MINNESOTA NEWS ROUND-UP: Online virus "Heartbleed" causing Minnesotans to re-set passwords
An on-line bug called "Heartbleed" is affecting a huge chunk of the Internet, which means that a password change is likely in order for hundreds of Minnesotans.
The breakdown revealed this week affects a widely used encryption technology that is supposed to protect on-line accounts for a variety of on-line communications and electronic commerce. Cody Mills with Straight Forwarding Computing in Battle Lake advises people to change all of their passwords immediately and keep changing them over the next few weeks. Mills says passwords should be changed every three months.
A St. Louis Park physician is among those testifying at today's medical marijuana bill hearing in a Minnesota state Senate committee. Dr. Jacob Mirman of Life Medical says he has a patient with multiple sclerosis who has tried all the conventional medications and they are not working. He says his patient is now smoking marijuana illegally and it is actually working. Mirman says his patient asked him for a medical marijuana card so he didn't have to buy it illegally on the street. Dr. Mirman asked the committed to legalize the use of medical marijuana in the state so he can do what's ethical for his patients. He says you cannot overdose on marijuana and claims it is less dangerous than Tylenol, Prozac, tobacco and alcohol.
State lawmakers would not have immunity from arrest or prosecution under a bill approved last night in the Minnesota state House of Representatives. The measure makes it clear that legislators are not above the law if they are pulled over for driving under the influence of alcohol.

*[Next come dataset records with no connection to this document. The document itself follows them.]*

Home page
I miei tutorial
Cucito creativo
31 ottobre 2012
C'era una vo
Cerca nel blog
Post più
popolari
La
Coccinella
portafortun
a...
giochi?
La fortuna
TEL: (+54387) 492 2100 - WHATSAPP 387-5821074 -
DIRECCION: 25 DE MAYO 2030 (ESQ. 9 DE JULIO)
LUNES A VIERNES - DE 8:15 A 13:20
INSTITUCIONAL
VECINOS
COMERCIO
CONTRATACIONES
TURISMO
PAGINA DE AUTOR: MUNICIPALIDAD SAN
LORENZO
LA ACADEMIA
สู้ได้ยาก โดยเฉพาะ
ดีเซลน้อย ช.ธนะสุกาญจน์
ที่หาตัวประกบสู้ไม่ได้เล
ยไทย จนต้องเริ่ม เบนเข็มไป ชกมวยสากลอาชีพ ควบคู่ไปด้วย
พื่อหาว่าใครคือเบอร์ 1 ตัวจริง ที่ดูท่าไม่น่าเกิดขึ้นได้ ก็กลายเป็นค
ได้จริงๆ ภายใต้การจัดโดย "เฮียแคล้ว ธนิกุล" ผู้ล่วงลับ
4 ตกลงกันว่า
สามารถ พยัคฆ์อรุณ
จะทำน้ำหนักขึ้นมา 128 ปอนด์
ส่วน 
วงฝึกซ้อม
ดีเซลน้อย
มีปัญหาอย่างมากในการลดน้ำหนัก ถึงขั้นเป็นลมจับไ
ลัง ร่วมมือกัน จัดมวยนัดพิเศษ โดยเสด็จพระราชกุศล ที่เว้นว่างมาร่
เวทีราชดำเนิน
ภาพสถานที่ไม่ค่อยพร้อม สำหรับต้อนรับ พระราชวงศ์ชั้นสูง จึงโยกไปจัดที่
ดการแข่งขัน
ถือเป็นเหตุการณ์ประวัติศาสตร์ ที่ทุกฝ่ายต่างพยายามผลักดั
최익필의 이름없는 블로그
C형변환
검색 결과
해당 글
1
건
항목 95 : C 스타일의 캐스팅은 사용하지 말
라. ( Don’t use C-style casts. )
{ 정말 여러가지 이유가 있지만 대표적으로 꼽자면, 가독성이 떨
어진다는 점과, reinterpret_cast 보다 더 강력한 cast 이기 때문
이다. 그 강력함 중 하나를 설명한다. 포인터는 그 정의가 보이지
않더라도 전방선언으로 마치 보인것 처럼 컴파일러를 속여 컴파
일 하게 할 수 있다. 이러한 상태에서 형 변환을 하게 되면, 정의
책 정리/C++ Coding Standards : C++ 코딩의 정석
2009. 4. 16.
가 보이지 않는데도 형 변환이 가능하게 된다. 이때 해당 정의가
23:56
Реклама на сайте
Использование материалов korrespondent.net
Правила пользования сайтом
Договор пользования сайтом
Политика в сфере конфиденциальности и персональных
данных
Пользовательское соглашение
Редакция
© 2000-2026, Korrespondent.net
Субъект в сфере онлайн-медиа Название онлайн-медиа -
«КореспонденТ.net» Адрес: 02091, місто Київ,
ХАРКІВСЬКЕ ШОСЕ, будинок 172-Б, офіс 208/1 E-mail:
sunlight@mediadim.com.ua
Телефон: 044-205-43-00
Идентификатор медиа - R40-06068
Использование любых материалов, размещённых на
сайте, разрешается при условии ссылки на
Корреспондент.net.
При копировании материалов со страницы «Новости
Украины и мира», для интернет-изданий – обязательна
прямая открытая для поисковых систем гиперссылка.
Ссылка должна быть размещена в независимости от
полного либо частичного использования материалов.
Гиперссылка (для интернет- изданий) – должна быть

Students at Concordia University called attention to a statute that says legislators "shall be privileged from arrest" during the legislative session except in cases of treason, felony and breach of the peace. The bill now goes to the Senate where it was tabled March 27th in the Judiciary Committee.
The Minnesota House passed a bill that amends the definition of a drug to also include synthetic drugs. Bill author Representative Erik Simonson of Duluth says this will hamper drug makers' ability to create new poisons. He says it would stop any retail sales of synthetic drugs once and for all across Minnesota. The legislation also included funding for increasing public awareness of the dangers of synthetic drugs and developing targeted education towards children and young adults.
Many locations across the state saw the warmest temperatures in six months on Wednesday. The mercury topped 80 degrees in Montevideo, Ortonville and Madison in western and southwestern Minnesota. Places farther north like Moorhead, Brainerd and Alexandria reached 75 while the high temp in the Twin Cities was 73. Today's statewide forecast is at least ten degrees cooler than yesterday.